Melbourne Institute Inflation Gauge index up 1.0% in December; up 5.2% on annual basis; short-term ACGB yields fall, longer-terms steady/up modestly; rate-cut expectations soften slightly.
The Melbourne Institute’s Inflation Gauge is an attempt to replicate the ABS consumer price index (CPI) on a monthly basis. It has turned out to be a reliable leading indicator of the CPI, although there are periods in which the Inflation Gauge and the CPI have diverged for as long as twelve months. On average, the Inflation Gauge’s annual rate tends to overestimate the ABS rate by around 0.1%, at least until recently.
The Melbourne Institute’s latest reading of its Inflation Gauge index indicates consumer prices jumped by 1.0% in December, following a 0.3% rise in November and a 0.1% decline in October. The index rose by 5.2% on an annual basis, up from November’s comparable figure of 4.4%.
Short-term Commonwealth Government bond yields fell on the day while long-term yields were either steady or modestly higher, somewhat similar to movements of US Treasury yields on Friday night. By the close of business, the 3-year ACGB yields had lost 2bps to 3.63%, the 10-year yield had returned to its starting point at 4.09% while the 20-year yield finished 3bps higher at 4.43%.

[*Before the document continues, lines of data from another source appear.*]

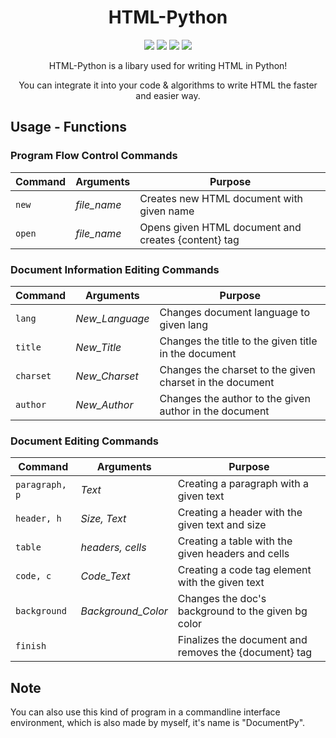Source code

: <h1 align="center">HTML-Python</h1>
<p align="center">
  <image src="https://img.shields.io/badge/Implementation-Python%203.9-%2300A3E0?style=flat-square">
  <image src="https://img.shields.io/badge/version-0.5-blue">
  <image src="https://img.shields.io/badge/Work%20In%20Progress-Yes-success">
  <image src="https://img.shields.io/tokei/lines/github/xyLotus/HTMLPy?label=Total%20lines&style=flat-square">
</p>
<p align="center">HTML-Python is a libary used for writing HTML in Python!</p>
<p align="center">You can integrate it into your code & algorithms to write HTML the faster and easier way.</p>

## Usage - Functions
### Program Flow Control Commands
| Command       | Arguments         | Purpose                                                   |
| ------------- | ----------------- | --------------------------------------------------------- |
| `new`         | *file_name*       | Creates new HTML document with given name                 |
| `open`        | *file_name*       | Opens given HTML document and creates {content} tag       |

### Document Information Editing Commands
| Command         | Arguments           | Purpose                                                  |
| --------------- | ------------------- | -------------------------------------------------------- |
| `lang`          | *New_Language*      | Changes document language to given lang                  |
| `title`         | *New_Title*         | Changes the title to the given title in the document     |
| `charset`       | *New_Charset*       | Changes the charset to the given charset in the document |
| `author`        | *New_Author*        | Changes the author to the given author in the document   |

### Document Editing Commands
| Command       | Arguments         | Purpose                                                |
| ------------- | ----------------- | ------------------------------------------------------ |
| `paragraph, p`| *Text*            | Creating a paragraph with a given text                 |
| `header, h`   | *Size, Text*      | Creating a header with the given text and size         |
| `table`       | *headers, cells*  | Creating a table with the given headers and cells      |
| `code, c`     | *Code_Text*       | Creating a code tag element with the given text        |
| `background ` | *Background_Color*| Changes the doc's background to the given bg color     |
| `finish`      |                   | Finalizes the document and removes the {document} tag  |

## Note
You can also use this kind of program in a commandline interface environment, which is also made by myself, it's name is "DocumentPy". 
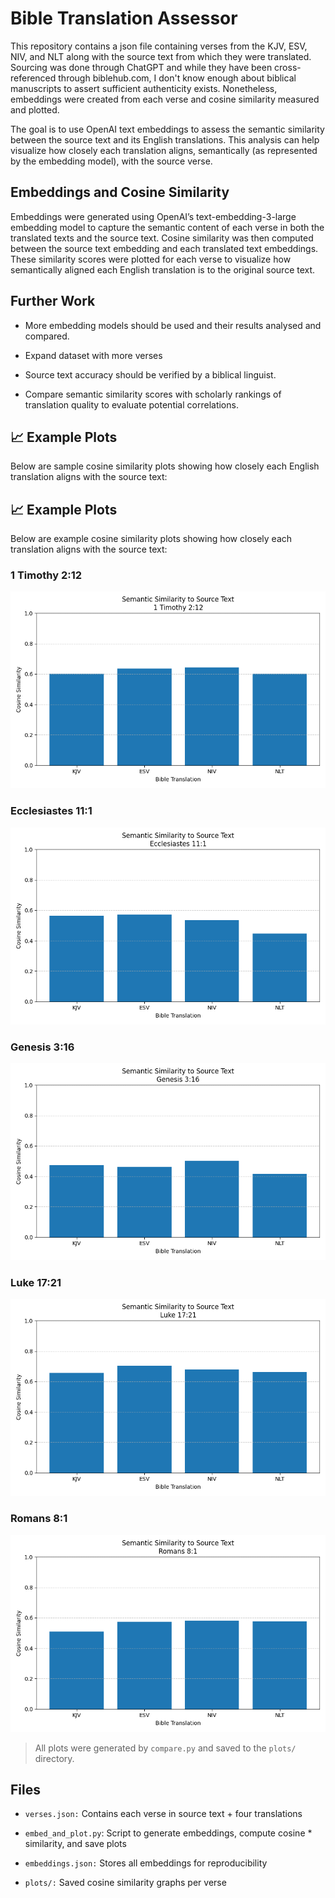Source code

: # Bible Translation Assessor

This repository contains a json file containing verses from the KJV, ESV, NIV, and NLT along with the source text from which they were translated. Sourcing was done through ChatGPT and while they have been cross-referenced through biblehub.com, I don't know enough about biblical manuscripts to assert sufficient authenticity exists. Nonetheless, embeddings were created from each verse and cosine similarity measured and plotted. 

The goal is to use OpenAI text embeddings to assess the semantic similarity between the source text and its English translations. This analysis can help visualize how closely each translation aligns, semantically (as represented by the embedding model), with the source verse.

## Embeddings and Cosine Similarity 
Embeddings were generated using OpenAI’s text-embedding-3-large embedding model to capture the semantic content of each verse in both the translated texts and the source text. Cosine similarity was then computed between the source text embedding and each translated text embeddings. These similarity scores were plotted for each verse to visualize how semantically aligned each English translation is to the original source text.

## Further Work
* More embedding models should be used and their results analysed and compared. 

* Expand dataset with more verses 

* Source text accuracy should be verified by a biblical linguist. 

* Compare semantic similarity scores with scholarly rankings of translation quality to evaluate potential correlations.

## 📈 Example Plots

Below are sample cosine similarity plots showing how closely each English translation aligns with the source text:

## 📈 Example Plots

Below are example cosine similarity plots showing how closely each translation aligns with the source text:

### 1 Timothy 2:12  
![1 Timothy 2:12](plots/1_Timothy_2-12.png)

### Ecclesiastes 11:1  
![Ecclesiastes 11:1](plots/Ecclesiastes_11-1.png)

### Genesis 3:16  
![Genesis 3:16](plots/Genesis_3-16.png)

### Luke 17:21  
![Luke 17:21](plots/Luke_17-21.png)

### Romans 8:1  
![Romans 8:1](plots/Romans_8-1.png)

> All plots were generated by `compare.py` and saved to the `plots/` directory.


## Files
* `verses.json:` Contains each verse in source text + four translations

* `embed_and_plot.py`: Script to generate embeddings, compute cosine * similarity, and save plots

* `embeddings.json:` Stores all embeddings for reproducibility

* `plots/:` Saved cosine similarity graphs per verse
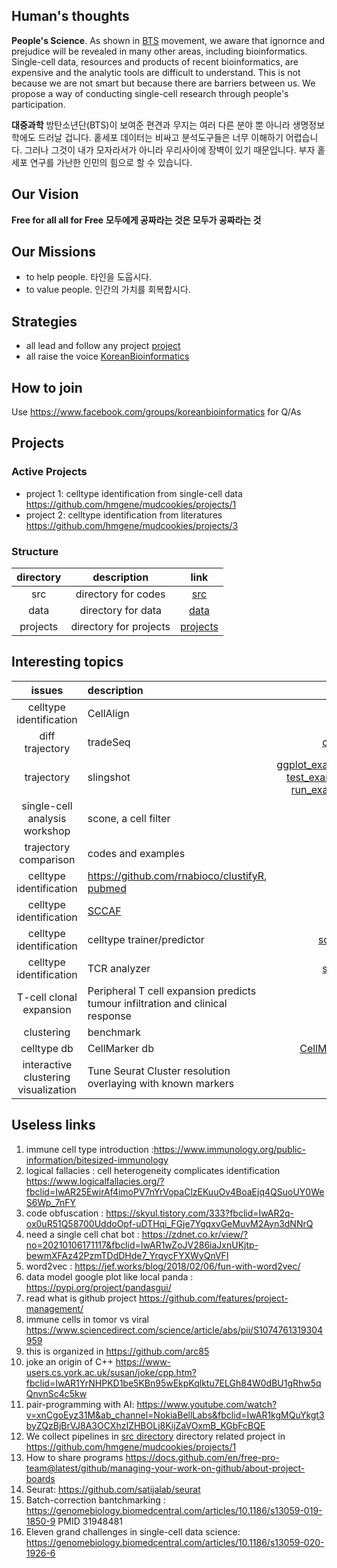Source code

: ## Human's thoughts

**People's Science**. As shown in [BTS](https://youtu.be/Rhj01Lbuw0I) movement, 
we aware that ignornce and prejudice will be revealed in many other areas, including bioinformatics. 
Single-cell data, resources and products of recent bioinformatics, are expensive and the analytic tools are difficult to understand. 
This is not because we are not smart but because there are barriers between us. 
We propose a way of conducting single-cell research through people's participation. 

**대중과학** 방탄소년단(BTS)이 보여준 편견과 무지는 여러 다른 분야 뿐 아니라 생명정보학에도 드러날 겁니다. 
홑세포 데이터는 비싸고 분석도구들은 너무 이해하기 어렵습니다. 
그러나 그것이 내가 모자라서가 아니라 우리사이에 장벽이 있기 때문입니다. 
부자 홑세포 연구를 가난한 인민의 힘으로 할 수 있습니다.

## Our Vision 
**Free for all all for Free** **모두에게 공짜라는 것은 모두가 공짜라는 것** 

## Our Missions  
- to help people. 타인을 도웁시다.
- to value people. 인간의 가치를 회복합시다.


## Strategies
- all lead and follow any project [project]( https://github.com/hmgene/mudcookies/projects )
- all raise the voice [KoreanBioinformatics](https://www.facebook.com/groups/koreanbioinformatics)

## How to join
Use https://www.facebook.com/groups/koreanbioinformatics for Q/As

## Projects
### Active Projects
- project 1: celltype identification from single-cell data https://github.com/hmgene/mudcookies/projects/1
- project 2: celltype identification from literatures https://github.com/hmgene/mudcookies/projects/3

### Structure 
| directory | description | link |
| :-: | :-:  | :-: |
| src | directory for codes | [src](src) |
| data | directory for data | [data](data) |
| projects | directory for projects | [projects](https://github.com/hmgene/mudcookies/projects) |


## Interesting topics
| issues | description   | link |
| :-: | :-  | -: |
| celltype identification | CellAlign | [link](https://www.nature.com/articles/s41592-019-0529-1) |
| diff trajectory | tradeSeq | [codes](https://statomics.github.io/tradeSeq/articles/tradeSeq.html) |
| trajectory | slingshot | [ggplot_example](https://biocellgen-public.svi.edu.au/mig_2019_scrnaseq-workshop/public/trajectory-inference.html) [test_example](http://www.bioconductor.org/packages/release/bioc/vignettes/slingshot/inst/doc/conditionsVignette.html), [run_example](https://bustools.github.io/BUS_notebooks_R/slingshot.html) |
| single-cell analysis workshop | scone, a cell filter | [link](https://bioconductor.github.io/BiocWorkshops/analysis-of-single-cell-rna-seq-data-dimensionality-reduction-clustering-and-lineage-inference.html#differential-expression-analysis-along-lineages) |
| trajectory comparison | codes and examples | [link](https://biocellgen-public.svi.edu.au/mig_2019_scrnaseq-workshop/public/trajectory-inference.html) |
| celltype identification | https://github.com/rnabioco/clustifyR, [pubmed](https://www.ncbi.nlm.nih.gov/pmc/articles/PMC7383722/) |
| celltype identification | [SCCAF](https://www.nature.com/articles/s41592-020-0825-9) | 
| celltype identification | celltype trainer/predictor| [scPred](https://github.com/powellgenomicslab/scPred/) | 
| celltype identification | TCR analyzer | [scirpy](https://github.com/icbi-lab/scirpy) |
| T-cell clonal expansion | Peripheral T cell expansion predicts tumour infiltration and clinical response | [link](https://www.nature.com/articles/s41586-020-2056-8#author-information) | 
| clustering | benchmark | [link](https://www.nature.com/articles/s41598-020-66848-3) |
| celltype db | CellMarker db | [CellMarker](https://www.ncbi.nlm.nih.gov/pmc/articles/PMC6323899/) |
| interactive clustering visualization | Tune Seurat Cluster resolution overlaying with known markers | [link](https://baderlab.github.io/scClustViz/#example-output) |



## Useless links 
1. immune cell type introduction :https://www.immunology.org/public-information/bitesized-immunology
1. logical fallacies : cell heterogeneity complicates identification https://www.logicalfallacies.org/?fbclid=IwAR25EwirAf4imoPV7nYrVopaClzEKuuOv4BoaEjq4QSuoUY0WeS6Wp_7nFY
1. code obfuscation : https://skyul.tistory.com/333?fbclid=IwAR2q-ox0uR51Q58700UddoOpf-uDTHqi_FGje7YgqxvGeMuvM2Ayn3dNNrQ
1. need a single cell chat bot : https://zdnet.co.kr/view/?no=20210106171117&fbclid=IwAR1wZoJV286iaJxnUKjtp-bewmXFAz42PzmTDdDHde7_YrqycFYXWyQnVFI
1. word2vec : https://jef.works/blog/2018/02/06/fun-with-word2vec/
1. data model google plot like local panda : https://pypi.org/project/pandasgui/
1. read what is github project https://github.com/features/project-management/
1. immune cells in tomor vs viral https://www.sciencedirect.com/science/article/abs/pii/S1074761319304959
1. this is organized in https://github.com/arc85
1. joke an origin of C++ https://www-users.cs.york.ac.uk/susan/joke/cpp.htm?fbclid=IwAR1YrNHPKD1be5KBn95wEkpKqlktu7ELGh84W0dBU1gRhw5qQnvnSc4c5kw
1. pair-programming with AI: https://www.youtube.com/watch?v=xnCgoEyz31M&ab_channel=NokiaBellLabs&fbclid=IwAR1kgMQuYkgt3byZQzBjBrVJ8A3OCXhzIZHBOLj8KijZaVOxmB_KGbFcBQE
1. We collect pipelines in [src directory](./src) directory related project in https://github.com/hmgene/mudcookies/projects/1
1. How to share programs https://docs.github.com/en/free-pro-team@latest/github/managing-your-work-on-github/about-project-boards
1. Seurat: https://github.com/satijalab/seurat
1. Batch-correction bantchmarking : https://genomebiology.biomedcentral.com/articles/10.1186/s13059-019-1850-9 PMID 31948481
1. Eleven grand challenges in single-cell data science: https://genomebiology.biomedcentral.com/articles/10.1186/s13059-020-1926-6

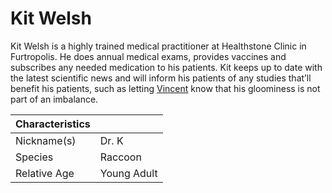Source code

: # Kit Welsh

Kit Welsh is a highly trained medical practitioner at Healthstone Clinic in Furtropolis. He does annual medical exams, provides vaccines and subscribes any needed medication to his patients. Kit keeps up to date with the latest scientific news and will inform his patients of any studies that’ll benefit his patients, such as letting [Vincent](vincent.md) know that his gloominess is not part of an imbalance.

| Characteristics |             |
| --------------- | ----------- |
| Nickname(s)     | Dr. K       |
| Species         | Raccoon     |
| Relative Age    | Young Adult |
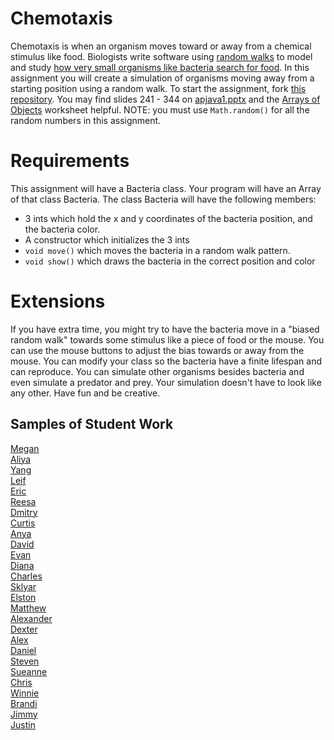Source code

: Chemotaxis
==========
Chemotaxis is when an organism moves toward or away from a chemical stimulus like food. Biologists write software using [random walks](http://www.mit.edu/~kardar/teaching/projects/chemotaxis(AndreaSchmidt)/random.htm) to model and study [how very small organisms like bacteria search for food](http://www.mit.edu/~kardar/teaching/projects/chemotaxis(AndreaSchmidt)/). In this assignment you will create a simulation of organisms moving away from a starting position using a random walk. To start the assignment, fork [this repository](https://github.com/APCSLowell/Chemotaxis). You may find slides 241 - 344 on <a href="https://drive.google.com/open?id=0Bz2ZkT6qWPYTVkF4Q19aZ3dfdk0">apjava1.pptx</a> and the <a href="https://drive.google.com/open?id=0Bz2ZkT6qWPYTNGNiNjQxOTItYWFhMS00YjZiLTlkY2ItZTBjNjgxMTJhMmQy">Arrays of Objects</a> worksheet helpful. NOTE: you must use `Math.random()` for all the random numbers in this assignment. 

Requirements
============
This assignment will have a Bacteria class. Your program will have an Array of that class Bacteria. The class Bacteria will have the following members:
- 3 ints which hold the x and y coordinates of the bacteria position, and the bacteria color.
- A constructor which initializes the 3 ints
- `void move()` which moves the bacteria in a random walk pattern.
- `void show()` which draws the bacteria in the correct position and color  
   
Extensions
==========

If you have extra time, you might try to have the bacteria move in a "biased random walk" towards some stimulus like a piece of food or the mouse. You can use the mouse buttons to adjust the bias towards or away from the mouse. You can modify your class so the bacteria have a finite lifespan and can reproduce. You can simulate other organisms besides bacteria and even simulate a predator and prey. Your simulation doesn't have to look like any other. Have fun and be creative.

Samples of Student Work
-----------------------
[Megan](http://meegee98.github.io/Chemotaxis/)  
[Aliya](http://aliyachambless.github.io/Chemotaxis/)  
[Yang](http://giangd.github.io/Chemotaxis/)  
[Leif](http://leifmorgan.github.io/Chemotaxis/)  
[Eric](http://eryup.github.io/Chemotaxis/)  
[Reesa](http://aljini.github.io/Chemotaxis/)  
[Dmitry](http://dkuliaev.github.io/Chemotaxis/)  
[Curtis](http://oyaaya.github.io/Chemotaxis/)  
[Anya](http://anyacakes.github.io/Chemotaxis/)  
[David](http://unuse45.github.io/Chemotaxis/)  
[Evan](http://evhuang.github.io/Chemotaxis/)  
[Diana](http://dianaguan.github.io/Chemotaxis/)  
[Charles](http://chadvincula.github.io/Chemotaxis/)  
[Sklyar](http://sky121.github.io/Chemotaxis/)  
[Elston](http://458elma.github.io/Chemotaxis/)  
[Matthew](http://yeahmatts.github.io/Chemotaxis/)  
[Alexander](http://alzhu1.github.io/Chemotaxis/)  
[Dexter](http://chickenofdooom.github.io/Chemotaxis/)  
[Alex](http://alexlo1.github.io/Chemotaxis/)  
[Daniel](http://donutdaniel.github.io/Chemotaxis/)  
[Steven](http://crzysteven.github.io/Chemotaxis/)  
[Sueanne](http://sushisueanne.github.io/Chemotaxis/)  
[Chris](http://cjlim2007apcs.github.io/Chemotaxis/)  
[Winnie](http://winnie3269.github.io/Chemotaxis/)  
[Brandi](http://brw1221.github.io/Chemotaxis/)  
[Jimmy](http://furiouspenguins.github.io/Chemotaxis/)  
[Justin](http://justinleong360.github.io/Chemotaxis/)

In the cash futures market, expectations regarding rate cuts later this year softened slightly. At the end of the day, contracts implied the cash rate would remain close to the current rate of 4.32% and average 4.32% through February, 4.31% in March and 4.295% in April. August contracts implied a 4.07% average cash rate while November contracts implied 3.88%, 44bps less than the current rate.
Given the Inflation Gauge’s tendency to overestimate, the latest figures imply an official CPI reading of 1.8% (seasonally adjusted) for the December quarter or 5.1% in annual terms. However, it is worth noting the annual CPI rate to the end of March was 7.0% while the Inflation Gauge had implied a 5.7% annual rate at the time.